Trois fils conducteurs traversent l’ouvrage. Le premier est celui de l’impossibilité, voire de la non-nécessité d’abolir les frontières. L’apparente uniformisation économique et idéologique du monde n’entraine pas forcément la disparition des frontières culturelles et sociales. Les auteurs abondent tous dans le même sens : ce qui est souhaitable, ce n’est pas l’abolition des frontières, mais le maintien de la possibilité de les franchir.

Le second fil conducteur est celui de la relation paradoxale qui existe entre l’éducation et les frontières. L’école est un lieu à priori ouvert. L’éducation se veut universelle, car obligatoire et théoriquement accessible à tous. Elle a pour objectif de rendre les élèves autonomes et libres, de leur permettre de s’ouvrir au monde. Or, l’école est aussi un lieu de pratiques protocolarisées où les élèves sont évalués selon des standards et où ils sont classés dans des catégories normatives, ce qui mène parfois à l’exclusion de ceux que l’on considère hors normes. Elle refoule à l’extérieur tout comportement qui pourrait nuire à son bon fonctionnement. Les chapitres qui abordent ces enjeux sont dignes d’intérêt non seulement pour les enseignants, mais aussi pour tous ceux qui oeuvrent dans le milieu scolaire.

Le troisième fil conducteur est celui de l’éducation comme lieu de passage. C’est à travers elle que les jeunes apprennent les limites de l’espace privé et public ou encore de ce qui est permis ou non. C’est aussi grâce à elle qu’ils franchissent la frontière entre l’ignorance et la connaissance. C’est un lieu désirable, car lié à l’interdit, à l’inconnu. Voilà la raison pour laquelle elle est attrayante aux yeux de la jeunesse.

L’ouvrage atteint son but. Il permet de réfléchir à l’influence des frontières sur l’éducation, ainsi qu’à l’influence de l’éducation sur les frontières. Sa grande force est qu’il offre une variété d’approches et de points de vue sur le concept de frontières. Plus qu’un simple survol, c’est non seulement un tour d’horizon suffisant pour s’ouvrir l’esprit sur le sujet, mais également une bonne base pour qui souhaite approfondir ce thème, que ce soit sous l’angle éducatif, sociologique ou philosophique.

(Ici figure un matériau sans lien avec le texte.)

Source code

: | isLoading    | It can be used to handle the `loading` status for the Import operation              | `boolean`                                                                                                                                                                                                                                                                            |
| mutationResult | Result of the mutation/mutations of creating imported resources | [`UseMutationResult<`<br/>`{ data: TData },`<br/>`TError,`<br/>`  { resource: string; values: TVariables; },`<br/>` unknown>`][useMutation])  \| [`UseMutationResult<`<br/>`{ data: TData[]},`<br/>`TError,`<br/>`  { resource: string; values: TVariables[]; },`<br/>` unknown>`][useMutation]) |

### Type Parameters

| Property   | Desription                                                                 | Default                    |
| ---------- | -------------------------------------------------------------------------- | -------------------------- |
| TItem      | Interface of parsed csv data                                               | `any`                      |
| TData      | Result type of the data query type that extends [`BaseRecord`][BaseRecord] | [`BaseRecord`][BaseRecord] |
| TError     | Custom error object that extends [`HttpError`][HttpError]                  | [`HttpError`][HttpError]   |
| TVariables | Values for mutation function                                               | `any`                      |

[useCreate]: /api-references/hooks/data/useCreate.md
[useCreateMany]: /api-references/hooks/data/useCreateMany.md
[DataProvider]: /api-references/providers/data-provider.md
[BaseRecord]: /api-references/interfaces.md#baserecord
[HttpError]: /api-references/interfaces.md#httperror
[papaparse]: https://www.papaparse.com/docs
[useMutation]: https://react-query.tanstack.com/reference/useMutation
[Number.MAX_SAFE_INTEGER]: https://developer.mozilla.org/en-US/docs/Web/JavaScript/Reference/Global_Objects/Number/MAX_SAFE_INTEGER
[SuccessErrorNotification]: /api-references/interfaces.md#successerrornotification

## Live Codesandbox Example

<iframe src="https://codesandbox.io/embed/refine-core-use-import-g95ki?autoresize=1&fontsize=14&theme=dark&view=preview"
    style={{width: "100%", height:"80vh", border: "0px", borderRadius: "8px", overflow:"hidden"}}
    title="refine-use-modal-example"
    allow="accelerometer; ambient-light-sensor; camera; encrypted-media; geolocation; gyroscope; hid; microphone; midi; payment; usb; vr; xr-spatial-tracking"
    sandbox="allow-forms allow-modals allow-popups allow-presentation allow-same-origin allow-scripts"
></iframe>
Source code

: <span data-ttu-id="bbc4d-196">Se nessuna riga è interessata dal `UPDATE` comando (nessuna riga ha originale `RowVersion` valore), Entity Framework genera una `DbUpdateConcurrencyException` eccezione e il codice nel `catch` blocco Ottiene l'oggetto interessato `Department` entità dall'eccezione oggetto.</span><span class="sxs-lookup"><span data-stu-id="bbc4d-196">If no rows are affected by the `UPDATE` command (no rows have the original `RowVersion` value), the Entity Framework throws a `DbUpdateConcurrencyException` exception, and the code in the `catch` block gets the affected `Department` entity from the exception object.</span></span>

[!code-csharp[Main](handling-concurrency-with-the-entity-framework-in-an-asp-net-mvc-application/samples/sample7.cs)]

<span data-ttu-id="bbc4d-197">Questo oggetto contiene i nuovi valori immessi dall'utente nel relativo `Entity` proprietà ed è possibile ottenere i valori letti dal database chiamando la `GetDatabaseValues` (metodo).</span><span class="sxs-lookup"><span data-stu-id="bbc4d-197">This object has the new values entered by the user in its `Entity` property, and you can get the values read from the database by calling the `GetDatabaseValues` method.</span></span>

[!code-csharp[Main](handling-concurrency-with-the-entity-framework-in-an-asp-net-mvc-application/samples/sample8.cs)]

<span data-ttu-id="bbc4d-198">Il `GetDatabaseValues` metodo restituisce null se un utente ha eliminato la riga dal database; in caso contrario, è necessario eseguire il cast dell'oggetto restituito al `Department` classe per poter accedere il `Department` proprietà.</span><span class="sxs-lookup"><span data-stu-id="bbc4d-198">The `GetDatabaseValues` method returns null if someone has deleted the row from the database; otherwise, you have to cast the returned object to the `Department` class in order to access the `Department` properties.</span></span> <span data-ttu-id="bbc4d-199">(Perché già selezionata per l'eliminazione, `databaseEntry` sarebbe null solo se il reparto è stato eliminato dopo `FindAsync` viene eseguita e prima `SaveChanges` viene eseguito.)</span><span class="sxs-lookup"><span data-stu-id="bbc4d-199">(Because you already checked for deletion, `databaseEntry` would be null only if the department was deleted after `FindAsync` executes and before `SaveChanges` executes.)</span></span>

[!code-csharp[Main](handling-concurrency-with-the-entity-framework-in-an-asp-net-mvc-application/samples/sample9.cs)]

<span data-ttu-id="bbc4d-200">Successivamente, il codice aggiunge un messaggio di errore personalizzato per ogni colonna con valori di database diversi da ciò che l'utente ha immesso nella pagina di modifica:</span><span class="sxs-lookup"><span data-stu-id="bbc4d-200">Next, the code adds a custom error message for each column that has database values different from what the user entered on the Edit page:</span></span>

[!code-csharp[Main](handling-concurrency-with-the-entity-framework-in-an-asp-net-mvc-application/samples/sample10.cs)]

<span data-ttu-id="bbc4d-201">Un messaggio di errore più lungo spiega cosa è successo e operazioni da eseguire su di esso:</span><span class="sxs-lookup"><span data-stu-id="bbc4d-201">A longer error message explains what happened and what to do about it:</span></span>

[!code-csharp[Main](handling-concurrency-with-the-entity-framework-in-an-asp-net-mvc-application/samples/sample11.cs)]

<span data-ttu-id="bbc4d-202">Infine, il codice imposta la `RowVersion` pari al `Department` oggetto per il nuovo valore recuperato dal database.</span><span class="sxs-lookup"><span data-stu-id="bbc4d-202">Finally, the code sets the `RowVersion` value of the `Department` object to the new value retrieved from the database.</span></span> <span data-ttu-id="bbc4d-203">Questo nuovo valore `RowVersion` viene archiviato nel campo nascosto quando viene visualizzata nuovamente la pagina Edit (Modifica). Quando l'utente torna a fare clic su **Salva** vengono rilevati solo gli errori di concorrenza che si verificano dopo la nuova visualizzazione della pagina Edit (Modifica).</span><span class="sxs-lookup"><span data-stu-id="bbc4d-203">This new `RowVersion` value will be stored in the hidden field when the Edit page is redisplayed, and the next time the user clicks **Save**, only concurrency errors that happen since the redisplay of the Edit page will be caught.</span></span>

L’ouvrage souffre toutefois de l’absence de réflexions sur les frontières numériques. En ce sens, certains propos paraissent en décalage avec le contexte éducatif actuel. Une ou plusieurs réflexions sur les frontières abolies ou créées par le numérique auraient enrichi l’ouvrage, surtout au regard de l’importance croissante du numérique en éducation.